Dans les plus grandes entreprises
L’organisation est souvent décentralisée, les achats étant dans ce cas rattachés à une « business unit » ou une direction.
Dans l’industrie, on retrouve ce schéma où l’acheteur fait partie d’un service structuré aux responsabilités bien définies et est spécialisé sur un métier.
Exemple d’une organisation achat chez un grand industriel français tourné vers l’international
Diverses activités, dans l’entreprise AL, nécessitent des achats. Les achats recouvrent des rubriques aussi diverses que les frais généraux (voyages, consultants…), l’énergie (électricité et gaz naturel), les achats de maintenance (pièces de rechange, prestation) et les achats d’investissement. Il y a une spécialisation et organisation particulière à chacune ;
– Les achats de frais généraux sont traités au niveau corporate.
– Les achats d’énergie (contrats complexes) sont fortement centralisés.
– Les achats de maintenance sont traités par des centres régionaux avec un management par zone (Europe), certains achats stratégiques sont centralisés au niveau de la zone.
– Les achats d’investissement sont traités par des centres internationaux d’ingénierie (Europe, Chine, États-Unis, Inde).
Concernant les achats d’investissement, il y a trois types d’acheteurs :
— le category director fixe la politique d’achat dans leur catégorie au niveau international. Le profil est international. À la base, presque toujours un profil d’ingénieur avec une formation complémentaire dans les achats, puis évolution au sein de la société ou expérience d’acheteur de haut niveau dans une autre société. Les category managers, profils de haut niveau, ont pour relais locaux les category buyers ;
— le category buyer décline au niveau de son centre la politique achat décidée par le category director mais il renseigne aussi le category director sur les tendances du marché dans sa zone géographique. Le category buyer est responsable de la négociation des achats des long lead items/équipements stratégiques. Le recrutement est local (par le centre), le profil est plutôt un profil d’ingénieur (souvent généraliste) compte tenu de la spécificité des achats, mais aussi des profils d’école de commerce (HEC, Essec…) avec une formation achat.

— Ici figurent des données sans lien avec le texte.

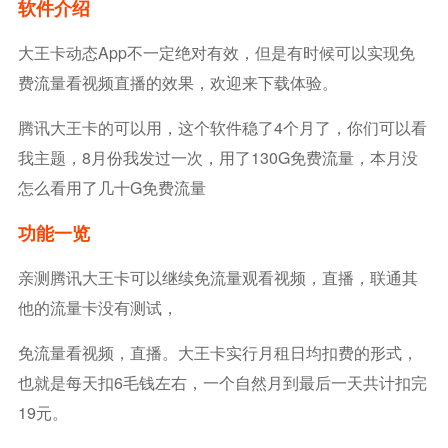
软件介绍
大王卡动态app不一定绝对有效，但是有时候可以实现免
费流量看视频直播的效果，欢迎来下载体验。
腾讯大王卡的可以用，这个软件稳了4个月了，你们可以看
我主题，8月份我发过一次，用了130G免费流量，本月没
怎么看用了几十G免费流量
功能一览
亲测腾讯大王卡可以继续免流量观看视频，直播，联通其
他的流量卡没有测试，
免流量看视频，直播。大王卡实行月租日均扣费的形式，
也就是每天扣6毛钱左右，一个自然月到最后一天共计扣完
19元。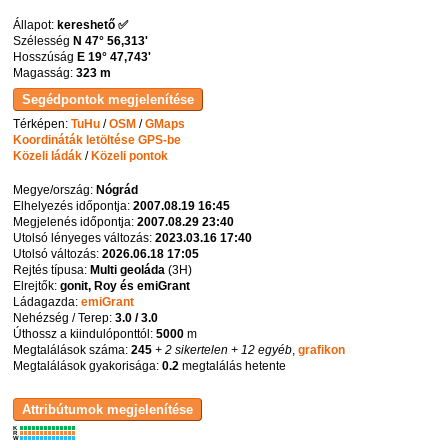
Állapot:
kereshető ✅
Szélesség
N 47° 56,313'
Hosszúság
E 19° 47,743'
Magasság:
323 m
Térképen:
TuHu
/
OSM
/
GMaps
Koordináták letöltése GPS-be
Közeli ládák
/
Közeli pontok
Megye/ország:
Nógrád
Elhelyezés időpontja:
2007.08.19 16:45
Megjelenés időpontja:
2007.08.29 23:40
Utolsó lényeges változás:
2023.03.16 17:40
Utolsó változás:
2026.06.18 17:05
Rejtés típusa:
Multi geoláda
(
3H
)
Elrejtők:
gonit, Roy és emiGrant
Ládagazda:
emiGrant
Nehézség / Terep:
3.0 / 3.0
Úthossz a kiindulóponttól:
5000
m
Megtalálások száma:
245
+ 2 sikertelen
+ 12 egyéb
,
grafikon
Megtalálások gyakorisága:
0.2
megtalálás hetente
K
R
W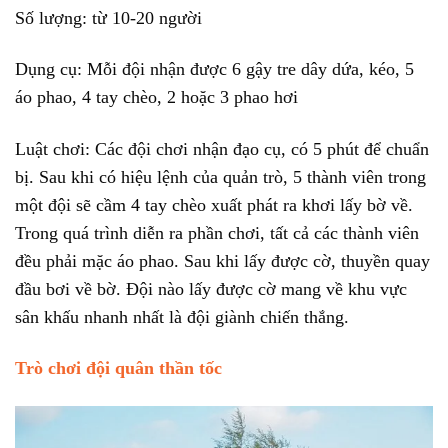
Số lượng: từ 10-20 người
Dụng cụ: Mỗi đội nhận được 6 gậy tre dây dứa, kéo, 5
áo phao, 4 tay chèo, 2 hoặc 3 phao hơi
Luật chơi: Các đội chơi nhận đạo cụ, có 5 phút để chuẩn
bị. Sau khi có hiệu lệnh của quản trò, 5 thành viên trong
một đội sẽ cầm 4 tay chèo xuất phát ra khơi lấy bờ về.
Trong quá trình diễn ra phần chơi, tất cả các thành viên
đều phải mặc áo phao. Sau khi lấy được cờ, thuyền quay
đầu bơi về bờ. Đội nào lấy được cờ mang về khu vực
sân khấu nhanh nhất là đội giành chiến thắng.
Trò chơi đội quân thần tốc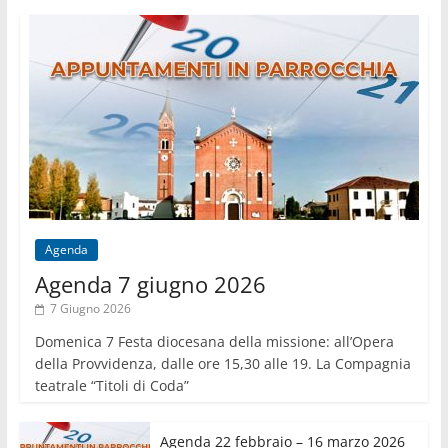
Agenda
Agenda 7 giugno 2026
7 Giugno 2026
Domenica 7 Festa diocesana della missione: all’Opera
della Provvidenza, dalle ore 15,30 alle 19. La Compagnia
teatrale “Titoli di Coda”
Agenda 22 febbraio – 16 marzo 2026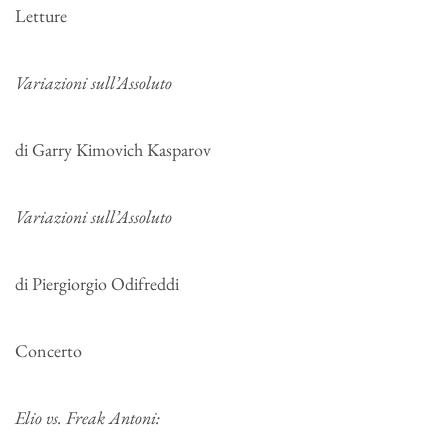
Letture
Variazioni sull’Assoluto
di Garry Kimovich Kasparov
Variazioni sull’Assoluto
di Piergiorgio Odifreddi
Concerto
Elio vs. Freak Antoni: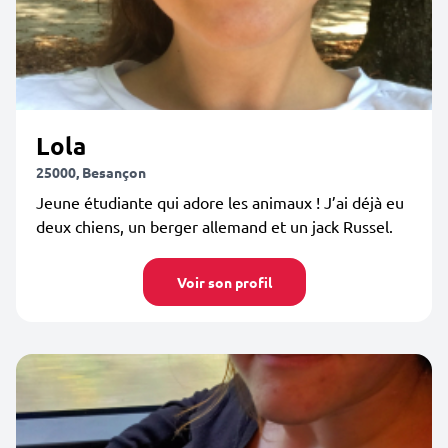
Lola
25000, Besançon
Jeune étudiante qui adore les animaux ! J’ai déjà eu
deux chiens, un berger allemand et un jack Russel.
Voir son profil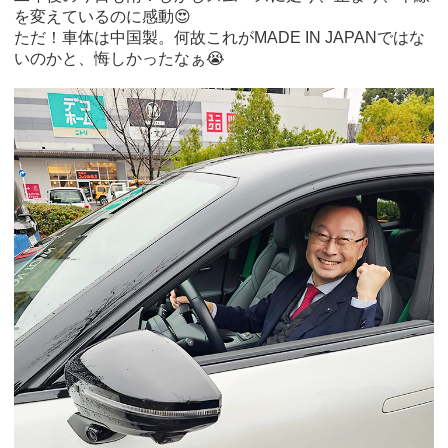
を変えているのに感動😍
ただ！車体は中国製。何故これがMADE IN JAPANではな
いのかと、悔しかったなぁ😭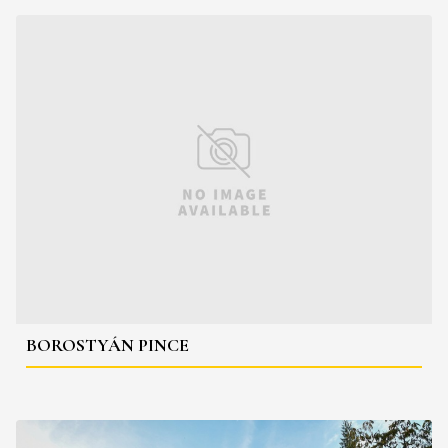
BOROSTYÁN PINCE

Les category buyers peuvent évoluer à l’international comme category director. Profil de personne ayant un potentiel évolutif, parfois un premier poste après l’école, souvent une évolution après une première expérience technique dans le domaine de sa category ;
— le project buyer exécute le plan d’achat décidé dans le cadre d’un projet. Le profil est plus un AMT, recrutement local, souvent une évolution après un métier technique ou administratif. Ce type de mission peut être facilement sous-traité car ne fait pas appel à une spécificité de notre métier. Des sociétés de prestation peuvent offrir ses services (sous-traitance logée). Pour gérer plusieurs project buyers sur un même projet, il y a un procurement project manager (pas besoin de compétence technique forte mais d’une grande expérience des processus achats ; souvent sous-traitance logée).
Les achats de maintenance sont traités par des centres régionaux avec un management par zone (Europe). Donc, un profil recrutement local pour les régions avec un profil international pour les managers de la zone.